Curvature by finite elements

Hello everyone.

I want to compute the curvature of a closed curve by finite elements.

The variational problem reads:

So I tried to formulate it in FEniCS as:

from fenics import *

mesh = Mesh('CircleSurface.xml')

V = VectorFunctionSpace(mesh, 'P', 2)

H = TrialFunction(V)
phi = TestFunction(V)

def Identity(u):
    return Expression(("x[0]","x[1]"), degree = 1)

Idt = project(Identity(H), V)

F = inner(phi, H)*dx - inner(nabla_grad(phi), nabla_grad(Idt))*dx
a, L = lhs(F), rhs(F)
H = Function(V)
solve(a==L, H)

However, the solution is NaN at every point. I checked and Idt is also NaN. I really do not know why. As far as I know, the expression I used is correct, why is it NaN?

In addition, I would like to know if there is any source of tangential gradient, so far I am using the flat gradient assuming that the integration takes into account the surface in the Jacobian.

I implemented this problem in matlab and I used a map from the curved element to a reference flat 1D domain, there the Jacobian takes into account the fact that the domain is a surface.

Is there any similar approach in FEniCS?

I also want to add a short view of the mesh: (‘CircleSurface.xml’)

<?xml version="1.0"?>
<dolfin xmlns:dolfin="http://fenicsproject.org">
  <mesh celltype="interval" dim="2">
    <vertices size="100">
      <vertex index="0" x="1.0000000000000000e+00" y="0.0000000000000000e+00"/>
      ...
      <vertex index="99" x="9.9802672842827156e-01" y="-6.2790519529313263e-02"/>
    </vertices>
    <cells size="100">
      <interval index="0" v0="0" v1="0" />
      ...
      <interval index="99" v0="99" v1="99" />
    </cells>
    <data />
  </mesh>
</dolfin>

I could solve the problem. It seems that project does not work well as indicated here so I used interpolate instead. In addition I defined the identity as an expression-although I am not sure if that was also affecting the code-as:

Identity = Expression(("x[0]","x[1]"), degree=1)
Idt = interpolate(Identity, V)

Finally, here Rogens indicates that the approximation only works with linear elements, so I changed the degree of the vector space to 1 and it worked. I am going to run some extra simulations to see how it goes with more complex geometries.
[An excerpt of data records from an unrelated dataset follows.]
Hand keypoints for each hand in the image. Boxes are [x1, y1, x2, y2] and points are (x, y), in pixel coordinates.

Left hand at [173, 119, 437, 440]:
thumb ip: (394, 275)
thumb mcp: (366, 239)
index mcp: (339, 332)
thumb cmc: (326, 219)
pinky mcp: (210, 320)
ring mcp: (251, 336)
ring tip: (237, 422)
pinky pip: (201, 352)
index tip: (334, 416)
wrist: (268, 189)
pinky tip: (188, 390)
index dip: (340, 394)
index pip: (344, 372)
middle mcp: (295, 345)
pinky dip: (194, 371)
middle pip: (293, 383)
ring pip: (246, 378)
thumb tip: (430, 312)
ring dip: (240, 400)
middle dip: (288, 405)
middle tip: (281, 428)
I also want to add that the fact that the implementation only works with linear elements is a big issue in this particular case. Heine showed that the order of convergence of this isoparametric approach is degree-1 (degree of Lagrange elements). So in the case of linear elements, it is not convergent.
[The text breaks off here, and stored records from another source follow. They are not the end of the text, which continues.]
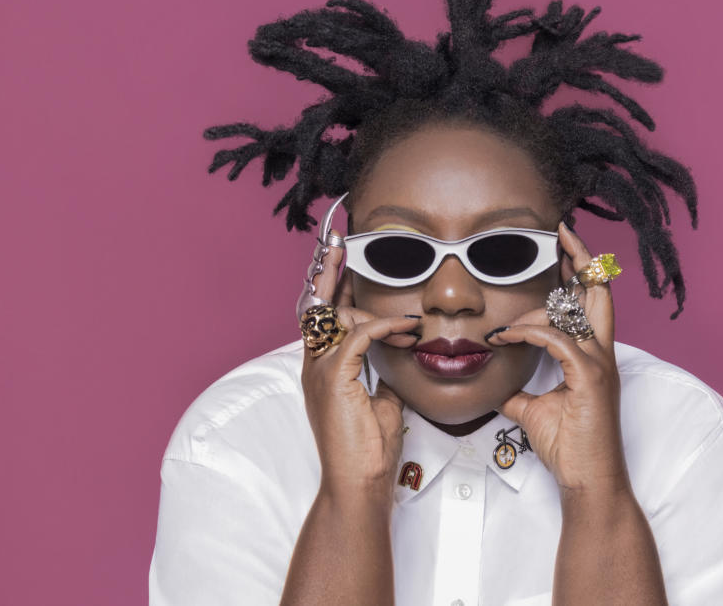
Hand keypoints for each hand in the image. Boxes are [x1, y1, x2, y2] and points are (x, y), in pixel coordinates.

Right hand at [300, 230, 420, 501]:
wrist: (360, 483)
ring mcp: (319, 371)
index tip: (338, 254)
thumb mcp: (381, 401)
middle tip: (340, 240)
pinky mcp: (334, 379)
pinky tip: (408, 329)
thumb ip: (380, 374)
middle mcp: (313, 364)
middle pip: (318, 304)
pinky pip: (360, 336)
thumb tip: (395, 354)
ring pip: (339, 316)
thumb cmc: (369, 448)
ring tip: (408, 320)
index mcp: (322, 368)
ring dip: (376, 309)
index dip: (330, 282)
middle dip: (330, 270)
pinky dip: (385, 327)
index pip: (322, 315)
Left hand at [488, 222, 628, 493]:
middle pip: (600, 290)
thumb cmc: (568, 447)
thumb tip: (495, 386)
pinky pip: (559, 342)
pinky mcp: (590, 380)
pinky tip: (504, 340)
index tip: (561, 244)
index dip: (580, 269)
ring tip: (503, 327)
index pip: (592, 300)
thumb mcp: (533, 410)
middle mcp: (601, 353)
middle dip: (582, 257)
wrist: (587, 482)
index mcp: (593, 355)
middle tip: (561, 231)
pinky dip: (529, 335)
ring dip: (535, 309)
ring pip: (576, 312)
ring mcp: (599, 365)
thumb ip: (518, 390)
If anyone finds a way to use higher-order elements I would really appreciate if they share it with me. I think this issue can be overcome if we could import a quadratic mesh including the mid nodes of each element. I guess it might be already possible but I have not found how to do it.

Hi, @davhernandezari.

Have you found an answer to this?

I ask that since I’m going to work with diffusion in manifolds, that way I was wondering if is necessary to use the correspondent of the surface gradient \nabla_S = (\mathbf{I} - \mathbf{n}\otimes \mathbf{n})\nabla, or that grad is equivalent to \nabla_S in this situation.

Hi @fforteneto.

From the work by Rogens it is equivalent but only with linear elements. I have not tried it though.